▶ **EXTRAIT À LIRE**:
-- -- --

Timide, sauvage même, Romain grandit dans l'ombre de cette mère courageuse et orgueilleuse à laquelle il obéit encore comme un petit enfant. C'est une mère juive, adorante et despotique, volontaire et dominatrice. Elle pousse Romain à réussir, à se surpasser. Il s'exécute par respect autant que par amour. On ne voit pas au nom de quoi il aurait refusé de devenir Romain Gary, d'égaler D'Annunzio, sauver la France, puis accepter de la représenter à l'étranger. A treize ans Romain est un adolescent tendu vers un futur qu'il discerne mal et ne sait comment aborder. Un adolescent sévère, concentré sur une angoisse et des projets qu'il ne livre à personne.

-- -- --

▶ **DONNÉES ENREGISTRÉES**:
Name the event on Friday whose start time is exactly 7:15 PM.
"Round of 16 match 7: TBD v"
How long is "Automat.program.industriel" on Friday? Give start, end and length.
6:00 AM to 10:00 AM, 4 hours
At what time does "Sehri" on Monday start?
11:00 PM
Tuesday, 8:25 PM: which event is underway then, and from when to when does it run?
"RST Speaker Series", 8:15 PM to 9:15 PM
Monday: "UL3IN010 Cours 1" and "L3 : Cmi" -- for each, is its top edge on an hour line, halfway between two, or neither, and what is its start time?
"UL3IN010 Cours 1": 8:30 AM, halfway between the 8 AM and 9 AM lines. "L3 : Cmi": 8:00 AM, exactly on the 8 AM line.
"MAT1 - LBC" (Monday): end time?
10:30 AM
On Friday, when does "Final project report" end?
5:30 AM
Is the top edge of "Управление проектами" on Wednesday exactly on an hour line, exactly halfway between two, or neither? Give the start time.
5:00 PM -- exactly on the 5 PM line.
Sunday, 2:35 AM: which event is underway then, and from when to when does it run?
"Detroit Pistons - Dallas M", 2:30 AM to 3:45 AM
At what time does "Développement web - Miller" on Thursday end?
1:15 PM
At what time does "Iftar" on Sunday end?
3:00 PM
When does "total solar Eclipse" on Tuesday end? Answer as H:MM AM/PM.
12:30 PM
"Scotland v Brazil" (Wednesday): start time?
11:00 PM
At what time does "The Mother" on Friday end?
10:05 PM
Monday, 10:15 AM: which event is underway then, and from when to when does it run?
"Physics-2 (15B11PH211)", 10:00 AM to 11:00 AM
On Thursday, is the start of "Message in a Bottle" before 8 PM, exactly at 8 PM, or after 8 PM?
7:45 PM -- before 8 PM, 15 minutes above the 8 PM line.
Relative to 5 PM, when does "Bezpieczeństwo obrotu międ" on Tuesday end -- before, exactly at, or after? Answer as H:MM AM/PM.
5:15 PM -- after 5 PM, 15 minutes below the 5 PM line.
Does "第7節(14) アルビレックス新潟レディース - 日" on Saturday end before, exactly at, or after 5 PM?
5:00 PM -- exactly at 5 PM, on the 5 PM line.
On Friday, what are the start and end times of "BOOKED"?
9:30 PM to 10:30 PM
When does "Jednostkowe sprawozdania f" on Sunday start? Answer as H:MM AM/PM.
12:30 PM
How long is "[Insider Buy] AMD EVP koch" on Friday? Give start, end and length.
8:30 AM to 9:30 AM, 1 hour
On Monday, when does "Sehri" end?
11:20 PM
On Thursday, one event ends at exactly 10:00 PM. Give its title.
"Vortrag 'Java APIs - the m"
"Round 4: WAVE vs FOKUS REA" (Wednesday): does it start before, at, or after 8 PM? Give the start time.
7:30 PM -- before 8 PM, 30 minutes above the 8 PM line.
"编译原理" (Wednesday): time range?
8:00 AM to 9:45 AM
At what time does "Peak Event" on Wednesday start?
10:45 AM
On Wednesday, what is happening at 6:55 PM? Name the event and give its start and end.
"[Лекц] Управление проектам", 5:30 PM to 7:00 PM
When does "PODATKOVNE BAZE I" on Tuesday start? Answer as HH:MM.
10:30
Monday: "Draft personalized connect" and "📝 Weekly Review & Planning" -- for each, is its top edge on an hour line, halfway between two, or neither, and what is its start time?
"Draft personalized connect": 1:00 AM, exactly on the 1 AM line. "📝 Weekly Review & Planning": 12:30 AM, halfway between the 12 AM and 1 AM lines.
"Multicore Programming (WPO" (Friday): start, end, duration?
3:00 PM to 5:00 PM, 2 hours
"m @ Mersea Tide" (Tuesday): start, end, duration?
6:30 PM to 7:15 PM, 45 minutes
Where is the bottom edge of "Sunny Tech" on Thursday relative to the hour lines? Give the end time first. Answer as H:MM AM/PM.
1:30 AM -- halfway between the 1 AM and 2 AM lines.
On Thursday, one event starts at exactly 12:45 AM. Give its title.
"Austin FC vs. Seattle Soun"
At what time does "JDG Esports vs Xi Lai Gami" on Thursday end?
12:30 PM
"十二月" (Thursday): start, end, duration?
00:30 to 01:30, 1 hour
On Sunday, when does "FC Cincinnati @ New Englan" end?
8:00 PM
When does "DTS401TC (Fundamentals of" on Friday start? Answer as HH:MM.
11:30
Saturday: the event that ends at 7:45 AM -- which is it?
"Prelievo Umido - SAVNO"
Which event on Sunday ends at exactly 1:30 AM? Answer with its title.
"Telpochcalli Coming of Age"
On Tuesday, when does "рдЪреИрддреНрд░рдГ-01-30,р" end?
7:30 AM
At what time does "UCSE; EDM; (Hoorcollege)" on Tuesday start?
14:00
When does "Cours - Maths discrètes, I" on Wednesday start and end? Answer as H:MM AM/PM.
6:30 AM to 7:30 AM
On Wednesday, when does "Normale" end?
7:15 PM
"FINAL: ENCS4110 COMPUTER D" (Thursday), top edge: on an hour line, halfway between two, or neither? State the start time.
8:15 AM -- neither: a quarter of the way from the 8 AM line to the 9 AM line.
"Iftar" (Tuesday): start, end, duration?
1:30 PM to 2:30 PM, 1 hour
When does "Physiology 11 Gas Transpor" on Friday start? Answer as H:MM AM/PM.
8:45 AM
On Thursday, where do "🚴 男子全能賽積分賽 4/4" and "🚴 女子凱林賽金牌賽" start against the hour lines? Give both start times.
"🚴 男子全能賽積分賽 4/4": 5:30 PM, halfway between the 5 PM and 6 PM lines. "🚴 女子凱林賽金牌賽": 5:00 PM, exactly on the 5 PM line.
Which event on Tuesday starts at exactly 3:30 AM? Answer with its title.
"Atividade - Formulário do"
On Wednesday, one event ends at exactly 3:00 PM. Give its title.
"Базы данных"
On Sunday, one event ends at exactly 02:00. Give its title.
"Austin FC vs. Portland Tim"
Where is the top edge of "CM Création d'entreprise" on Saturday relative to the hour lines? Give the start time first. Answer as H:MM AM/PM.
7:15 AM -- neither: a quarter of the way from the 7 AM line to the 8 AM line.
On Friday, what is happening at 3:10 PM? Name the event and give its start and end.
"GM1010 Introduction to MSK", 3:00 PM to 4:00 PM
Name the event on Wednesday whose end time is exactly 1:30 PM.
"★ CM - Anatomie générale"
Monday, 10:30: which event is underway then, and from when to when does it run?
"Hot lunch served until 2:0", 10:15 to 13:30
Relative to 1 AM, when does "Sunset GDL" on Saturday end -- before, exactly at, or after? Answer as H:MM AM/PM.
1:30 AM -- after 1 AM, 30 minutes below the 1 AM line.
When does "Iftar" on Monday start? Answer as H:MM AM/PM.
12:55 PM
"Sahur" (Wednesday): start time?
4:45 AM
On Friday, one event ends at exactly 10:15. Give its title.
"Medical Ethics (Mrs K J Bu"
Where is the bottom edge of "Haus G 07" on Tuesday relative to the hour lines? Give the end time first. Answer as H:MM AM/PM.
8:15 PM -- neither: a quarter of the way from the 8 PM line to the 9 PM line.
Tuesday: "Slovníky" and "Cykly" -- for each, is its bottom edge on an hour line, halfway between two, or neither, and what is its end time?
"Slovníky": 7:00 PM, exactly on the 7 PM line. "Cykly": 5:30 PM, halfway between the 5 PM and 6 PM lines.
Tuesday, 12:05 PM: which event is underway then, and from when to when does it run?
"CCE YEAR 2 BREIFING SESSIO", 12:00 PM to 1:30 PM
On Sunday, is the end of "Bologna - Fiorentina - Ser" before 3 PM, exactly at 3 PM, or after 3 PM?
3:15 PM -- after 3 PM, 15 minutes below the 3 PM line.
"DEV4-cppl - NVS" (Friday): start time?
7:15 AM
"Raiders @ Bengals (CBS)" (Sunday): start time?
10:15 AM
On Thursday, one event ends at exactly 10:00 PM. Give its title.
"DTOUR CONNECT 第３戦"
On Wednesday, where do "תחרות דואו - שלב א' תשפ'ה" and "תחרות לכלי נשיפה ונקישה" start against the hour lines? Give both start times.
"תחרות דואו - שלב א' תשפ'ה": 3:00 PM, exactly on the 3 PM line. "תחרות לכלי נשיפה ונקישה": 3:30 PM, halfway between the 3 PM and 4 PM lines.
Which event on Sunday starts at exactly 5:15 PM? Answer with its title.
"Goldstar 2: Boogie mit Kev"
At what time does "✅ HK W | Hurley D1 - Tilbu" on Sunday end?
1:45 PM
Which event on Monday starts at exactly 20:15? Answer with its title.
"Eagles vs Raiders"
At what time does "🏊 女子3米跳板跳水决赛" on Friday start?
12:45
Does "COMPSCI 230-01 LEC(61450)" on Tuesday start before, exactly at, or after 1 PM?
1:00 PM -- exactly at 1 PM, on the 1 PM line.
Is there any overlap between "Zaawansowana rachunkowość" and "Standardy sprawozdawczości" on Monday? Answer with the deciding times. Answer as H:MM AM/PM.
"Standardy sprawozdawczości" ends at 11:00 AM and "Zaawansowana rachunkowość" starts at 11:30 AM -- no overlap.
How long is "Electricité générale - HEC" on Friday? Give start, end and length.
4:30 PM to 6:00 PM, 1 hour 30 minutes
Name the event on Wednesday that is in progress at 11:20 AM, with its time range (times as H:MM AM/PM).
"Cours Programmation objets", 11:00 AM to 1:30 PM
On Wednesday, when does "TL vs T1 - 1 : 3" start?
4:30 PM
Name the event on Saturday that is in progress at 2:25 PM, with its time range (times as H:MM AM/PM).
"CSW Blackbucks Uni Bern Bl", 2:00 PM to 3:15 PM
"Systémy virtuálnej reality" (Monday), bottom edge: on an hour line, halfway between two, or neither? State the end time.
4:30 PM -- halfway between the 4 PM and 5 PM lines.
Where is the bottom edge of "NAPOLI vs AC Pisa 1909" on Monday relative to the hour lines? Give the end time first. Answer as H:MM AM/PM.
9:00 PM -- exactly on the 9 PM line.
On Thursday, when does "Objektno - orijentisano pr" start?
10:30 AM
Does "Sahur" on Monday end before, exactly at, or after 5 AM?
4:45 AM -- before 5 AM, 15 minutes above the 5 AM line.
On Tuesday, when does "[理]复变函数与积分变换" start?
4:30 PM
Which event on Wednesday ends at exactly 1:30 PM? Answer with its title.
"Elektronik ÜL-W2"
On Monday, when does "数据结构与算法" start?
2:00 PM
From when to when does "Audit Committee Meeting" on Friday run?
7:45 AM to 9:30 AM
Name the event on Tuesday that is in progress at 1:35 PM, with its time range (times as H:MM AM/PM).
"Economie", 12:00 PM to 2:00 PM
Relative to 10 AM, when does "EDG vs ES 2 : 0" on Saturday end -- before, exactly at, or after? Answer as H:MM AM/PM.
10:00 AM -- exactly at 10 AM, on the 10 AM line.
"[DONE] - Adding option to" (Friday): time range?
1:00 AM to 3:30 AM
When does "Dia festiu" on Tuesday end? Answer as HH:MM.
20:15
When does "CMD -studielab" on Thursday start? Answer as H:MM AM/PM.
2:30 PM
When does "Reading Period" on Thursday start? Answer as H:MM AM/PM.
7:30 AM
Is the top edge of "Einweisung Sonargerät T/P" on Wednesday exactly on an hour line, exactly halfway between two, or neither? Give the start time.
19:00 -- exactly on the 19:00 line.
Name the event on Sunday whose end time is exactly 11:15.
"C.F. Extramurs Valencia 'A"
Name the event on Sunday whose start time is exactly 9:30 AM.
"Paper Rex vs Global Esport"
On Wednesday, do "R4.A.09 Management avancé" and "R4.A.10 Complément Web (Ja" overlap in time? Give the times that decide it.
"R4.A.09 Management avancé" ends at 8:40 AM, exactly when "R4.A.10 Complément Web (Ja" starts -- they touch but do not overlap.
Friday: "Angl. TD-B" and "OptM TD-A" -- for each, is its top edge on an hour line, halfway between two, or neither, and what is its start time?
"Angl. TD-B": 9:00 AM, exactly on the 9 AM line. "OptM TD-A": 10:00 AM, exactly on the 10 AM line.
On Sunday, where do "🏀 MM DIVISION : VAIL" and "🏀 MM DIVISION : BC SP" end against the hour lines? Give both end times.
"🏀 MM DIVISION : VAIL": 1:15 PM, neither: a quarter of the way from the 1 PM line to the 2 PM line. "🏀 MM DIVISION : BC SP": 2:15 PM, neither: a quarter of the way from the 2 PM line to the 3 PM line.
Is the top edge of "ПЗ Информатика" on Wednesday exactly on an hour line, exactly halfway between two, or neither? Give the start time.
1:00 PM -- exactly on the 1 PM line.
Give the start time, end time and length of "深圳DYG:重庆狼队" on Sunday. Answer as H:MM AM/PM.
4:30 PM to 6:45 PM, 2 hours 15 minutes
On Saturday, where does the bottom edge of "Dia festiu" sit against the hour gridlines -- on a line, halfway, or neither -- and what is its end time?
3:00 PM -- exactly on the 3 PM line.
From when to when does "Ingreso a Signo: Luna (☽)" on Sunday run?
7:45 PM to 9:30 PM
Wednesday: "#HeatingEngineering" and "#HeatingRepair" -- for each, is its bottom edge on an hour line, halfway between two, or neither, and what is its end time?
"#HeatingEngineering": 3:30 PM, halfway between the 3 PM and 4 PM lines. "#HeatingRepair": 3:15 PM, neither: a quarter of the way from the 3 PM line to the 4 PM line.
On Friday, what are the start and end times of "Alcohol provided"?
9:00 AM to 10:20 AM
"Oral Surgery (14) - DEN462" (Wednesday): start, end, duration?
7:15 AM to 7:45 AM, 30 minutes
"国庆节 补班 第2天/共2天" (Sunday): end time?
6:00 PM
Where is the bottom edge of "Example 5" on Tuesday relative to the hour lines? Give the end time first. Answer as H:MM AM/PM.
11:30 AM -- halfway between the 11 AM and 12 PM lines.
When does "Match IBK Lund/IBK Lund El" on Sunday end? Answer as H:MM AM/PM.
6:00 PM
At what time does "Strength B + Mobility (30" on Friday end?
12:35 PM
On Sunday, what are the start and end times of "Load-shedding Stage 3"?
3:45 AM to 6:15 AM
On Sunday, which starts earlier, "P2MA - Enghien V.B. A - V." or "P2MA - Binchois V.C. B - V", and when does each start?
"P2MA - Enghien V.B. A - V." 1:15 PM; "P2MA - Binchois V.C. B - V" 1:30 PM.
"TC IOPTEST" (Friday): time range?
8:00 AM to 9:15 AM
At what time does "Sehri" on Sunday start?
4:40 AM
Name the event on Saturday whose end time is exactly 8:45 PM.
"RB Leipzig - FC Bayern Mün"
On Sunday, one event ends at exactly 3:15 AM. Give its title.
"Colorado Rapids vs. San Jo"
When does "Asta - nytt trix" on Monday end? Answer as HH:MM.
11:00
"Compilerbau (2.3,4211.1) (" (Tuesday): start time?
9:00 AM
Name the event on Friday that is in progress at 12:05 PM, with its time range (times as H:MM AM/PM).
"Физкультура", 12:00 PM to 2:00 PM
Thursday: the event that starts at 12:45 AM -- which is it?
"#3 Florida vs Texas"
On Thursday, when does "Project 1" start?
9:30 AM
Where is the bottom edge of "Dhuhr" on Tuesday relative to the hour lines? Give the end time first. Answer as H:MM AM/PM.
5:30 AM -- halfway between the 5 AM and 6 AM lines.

-- -- --

▶ **EXERCICES**:
1. Répondez à ces questions sur l'extrait consacré à la jeunesse de Romain :
(a) Par quels deux adjectifs Romain est-il décrit dans la première phrase ?
(b) Quel écrivain Romain aurait-il dû égaler ?
(c) Quel âge a Romain quand il est présenté comme un adolescent tendu vers un futur qu'il discerne mal ?
2. Extrayez des enregistrements chaque ligne qui contient la chaîne « happening », en tenant compte de la casse.
Le texte et les enregistrements sont deux documents indépendants l'un de l'autre.

▶ **CORRIGÉS**:
1.
(a) Timide et sauvage.
(b) D'Annunzio.
(c) Treize ans.

2.
On Wednesday, what is happening at 6:55 PM? Name the event and give its start and end.
On Friday, what is happening at 3:10 PM? Name the event and give its start and end.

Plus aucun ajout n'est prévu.